Rating: Summary: The dealf, blind, and mute girl. Review: Helen Keller had a bad illness when she was only nineteen mouths old. She lived,but the illness left her blind, deaf, and mute. At the age of five her mom and dad wrote a school that has blind and deak kids there. A teacher came and didn't get along with Helen at first, but later thay become the best of friends. This is a good book for anyone who would like to know what it is like to be blind, or deaf or even both at the same time. This is a relly good book and I think that anyone who will read it will like it.
Rating: Summary: Excellent Review: I read one of the books about Helen Keller when I was nine years old, and I was hooked, at that age I could not put the book down, I actually memorized, taught myself the hand sign chart in the back of the book. I highly recommend this book. I am purchasing this book for my niece for Christmas, she loves to read. When you think you been short-cutted in life, read this. Then ask your self do you have it that bad?

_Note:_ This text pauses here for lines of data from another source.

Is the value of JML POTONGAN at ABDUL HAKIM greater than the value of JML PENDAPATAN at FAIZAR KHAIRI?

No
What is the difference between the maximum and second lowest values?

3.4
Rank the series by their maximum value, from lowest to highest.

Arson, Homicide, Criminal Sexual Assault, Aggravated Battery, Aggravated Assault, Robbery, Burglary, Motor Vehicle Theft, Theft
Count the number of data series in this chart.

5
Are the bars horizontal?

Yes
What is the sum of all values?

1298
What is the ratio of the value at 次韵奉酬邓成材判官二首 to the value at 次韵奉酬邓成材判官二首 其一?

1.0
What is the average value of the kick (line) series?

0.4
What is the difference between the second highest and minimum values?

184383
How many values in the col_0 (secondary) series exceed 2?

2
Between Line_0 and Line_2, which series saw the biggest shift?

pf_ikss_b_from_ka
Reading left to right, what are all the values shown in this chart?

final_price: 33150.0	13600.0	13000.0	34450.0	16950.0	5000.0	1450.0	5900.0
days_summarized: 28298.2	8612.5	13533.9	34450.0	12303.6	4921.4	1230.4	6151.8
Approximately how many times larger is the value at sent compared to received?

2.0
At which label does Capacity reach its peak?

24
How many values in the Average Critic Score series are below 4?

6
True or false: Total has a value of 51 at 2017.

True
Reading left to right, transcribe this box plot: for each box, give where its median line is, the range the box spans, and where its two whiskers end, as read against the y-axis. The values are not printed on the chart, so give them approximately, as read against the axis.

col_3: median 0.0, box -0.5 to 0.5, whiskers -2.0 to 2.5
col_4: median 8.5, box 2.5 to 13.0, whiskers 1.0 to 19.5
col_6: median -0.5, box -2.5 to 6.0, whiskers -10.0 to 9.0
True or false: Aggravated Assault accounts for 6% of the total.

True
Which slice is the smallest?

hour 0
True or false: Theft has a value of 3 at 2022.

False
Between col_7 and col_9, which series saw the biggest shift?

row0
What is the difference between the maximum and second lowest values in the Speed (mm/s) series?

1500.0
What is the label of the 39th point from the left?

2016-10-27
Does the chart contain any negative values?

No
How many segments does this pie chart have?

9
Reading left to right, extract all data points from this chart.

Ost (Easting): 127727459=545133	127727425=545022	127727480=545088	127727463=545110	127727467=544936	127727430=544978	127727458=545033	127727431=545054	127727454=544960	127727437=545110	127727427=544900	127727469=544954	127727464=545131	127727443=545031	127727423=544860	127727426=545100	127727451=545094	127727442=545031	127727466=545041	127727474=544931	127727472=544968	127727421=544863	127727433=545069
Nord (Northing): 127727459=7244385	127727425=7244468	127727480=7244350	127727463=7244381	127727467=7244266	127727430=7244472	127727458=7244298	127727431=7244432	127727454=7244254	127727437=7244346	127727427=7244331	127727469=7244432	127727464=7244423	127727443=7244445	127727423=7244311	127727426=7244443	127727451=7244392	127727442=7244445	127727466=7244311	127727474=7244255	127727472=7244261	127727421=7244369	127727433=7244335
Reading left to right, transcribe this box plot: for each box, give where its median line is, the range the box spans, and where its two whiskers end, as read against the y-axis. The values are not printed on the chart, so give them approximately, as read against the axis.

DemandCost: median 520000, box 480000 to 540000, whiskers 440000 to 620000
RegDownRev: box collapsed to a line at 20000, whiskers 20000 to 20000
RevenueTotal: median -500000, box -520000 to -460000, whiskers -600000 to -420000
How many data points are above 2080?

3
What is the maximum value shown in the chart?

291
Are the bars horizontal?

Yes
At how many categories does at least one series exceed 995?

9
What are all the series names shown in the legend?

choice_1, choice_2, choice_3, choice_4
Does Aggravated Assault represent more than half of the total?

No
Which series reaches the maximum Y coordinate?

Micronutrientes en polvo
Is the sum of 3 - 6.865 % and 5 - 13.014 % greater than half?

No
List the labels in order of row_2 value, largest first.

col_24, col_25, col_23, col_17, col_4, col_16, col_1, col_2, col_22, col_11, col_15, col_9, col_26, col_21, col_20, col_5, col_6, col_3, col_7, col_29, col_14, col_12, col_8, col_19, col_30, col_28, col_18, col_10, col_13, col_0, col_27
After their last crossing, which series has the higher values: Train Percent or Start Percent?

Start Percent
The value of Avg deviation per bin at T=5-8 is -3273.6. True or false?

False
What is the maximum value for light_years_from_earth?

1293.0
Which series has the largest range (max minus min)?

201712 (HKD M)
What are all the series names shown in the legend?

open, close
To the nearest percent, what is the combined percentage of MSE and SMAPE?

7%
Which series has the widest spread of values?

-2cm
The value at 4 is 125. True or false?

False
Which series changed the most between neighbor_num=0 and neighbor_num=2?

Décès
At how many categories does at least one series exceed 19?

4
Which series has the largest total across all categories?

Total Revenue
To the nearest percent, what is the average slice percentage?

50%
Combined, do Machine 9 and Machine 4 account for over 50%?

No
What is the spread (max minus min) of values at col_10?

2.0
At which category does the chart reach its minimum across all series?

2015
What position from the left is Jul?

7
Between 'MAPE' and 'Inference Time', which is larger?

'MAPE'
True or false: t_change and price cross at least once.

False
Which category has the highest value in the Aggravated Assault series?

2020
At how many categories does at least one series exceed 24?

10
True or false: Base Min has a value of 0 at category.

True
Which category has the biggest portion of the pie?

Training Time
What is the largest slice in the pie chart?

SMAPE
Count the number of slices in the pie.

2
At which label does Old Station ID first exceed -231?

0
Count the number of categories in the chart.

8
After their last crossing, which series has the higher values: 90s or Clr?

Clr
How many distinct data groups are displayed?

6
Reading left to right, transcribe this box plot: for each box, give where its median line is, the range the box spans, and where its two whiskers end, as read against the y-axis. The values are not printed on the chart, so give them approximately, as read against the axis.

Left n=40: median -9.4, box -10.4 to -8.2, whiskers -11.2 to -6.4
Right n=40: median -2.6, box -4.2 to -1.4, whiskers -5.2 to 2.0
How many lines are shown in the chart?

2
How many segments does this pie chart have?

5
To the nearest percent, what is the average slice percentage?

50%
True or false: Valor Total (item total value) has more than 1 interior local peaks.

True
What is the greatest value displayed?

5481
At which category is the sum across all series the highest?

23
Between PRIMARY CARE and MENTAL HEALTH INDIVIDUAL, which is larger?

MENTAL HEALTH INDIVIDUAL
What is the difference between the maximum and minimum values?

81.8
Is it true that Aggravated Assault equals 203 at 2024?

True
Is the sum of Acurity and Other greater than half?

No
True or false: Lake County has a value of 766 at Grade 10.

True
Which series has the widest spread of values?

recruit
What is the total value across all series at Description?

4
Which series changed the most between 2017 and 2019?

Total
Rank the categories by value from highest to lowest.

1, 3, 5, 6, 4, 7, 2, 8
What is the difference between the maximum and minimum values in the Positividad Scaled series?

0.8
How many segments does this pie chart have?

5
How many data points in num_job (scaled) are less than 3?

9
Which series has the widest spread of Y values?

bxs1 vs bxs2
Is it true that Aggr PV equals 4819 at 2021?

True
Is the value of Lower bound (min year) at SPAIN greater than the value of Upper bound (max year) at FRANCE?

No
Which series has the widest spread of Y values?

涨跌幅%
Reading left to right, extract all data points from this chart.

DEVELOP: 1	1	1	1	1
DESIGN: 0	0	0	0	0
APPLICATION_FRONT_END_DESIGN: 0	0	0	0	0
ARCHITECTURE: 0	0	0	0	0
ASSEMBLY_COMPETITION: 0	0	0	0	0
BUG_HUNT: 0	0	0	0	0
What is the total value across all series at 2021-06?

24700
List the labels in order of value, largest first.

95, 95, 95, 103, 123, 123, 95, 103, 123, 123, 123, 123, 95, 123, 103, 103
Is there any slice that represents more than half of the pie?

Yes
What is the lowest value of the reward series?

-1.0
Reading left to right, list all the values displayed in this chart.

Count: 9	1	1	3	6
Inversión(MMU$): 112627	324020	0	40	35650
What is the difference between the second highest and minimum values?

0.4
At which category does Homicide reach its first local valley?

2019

Rating: Summary: Excellent Review: This book covers Helen Keller's life from her precocious babyhood wherein she greeted people with "how d'ye" and "tea, tea, tea" to her impressive adulthood as a crusader for persons who are blind. Helen became blind and deaf after an extended, unidentified illness she suffered at 1 1/2. Unable to see, hear or speak, Helen communicated by a series of rudimentary signs and showed great precocity in learning to fold clothing and recognizing her own. She was also unruly and given to fits of temper, which was understandable considering her lack of access to ready communication. When Helen was 3 months off 7, her now famous teacher, Annie Sullivan was hired to work with her. The redoubtable Ms. Sullivan taught Helen the manual alphabet and from her stellar progress at identifying familiar objects, taught her Braille as well. Helen's progress is nothing short of spectacular and she makes an impressive academic showing at the Perkins Institute for the Blind in Boston. I liked the fact that this book did not dwell on that now tired scene at the water pump when Helen learns after having "water" spelled onto her fingers that "all things have a name." Instead of gasping and losing speed after the now overworked water pump scene, this biography picks up speed and the reader is treated to following Helen's academic progress at Perkins and later as a Radcliffe alumna. This book glosses over Helen's radical socialism during her adulthood and also glosses over the challenges she and Annie faced as they matured together. It's a nice biography, but you do end up wanting more.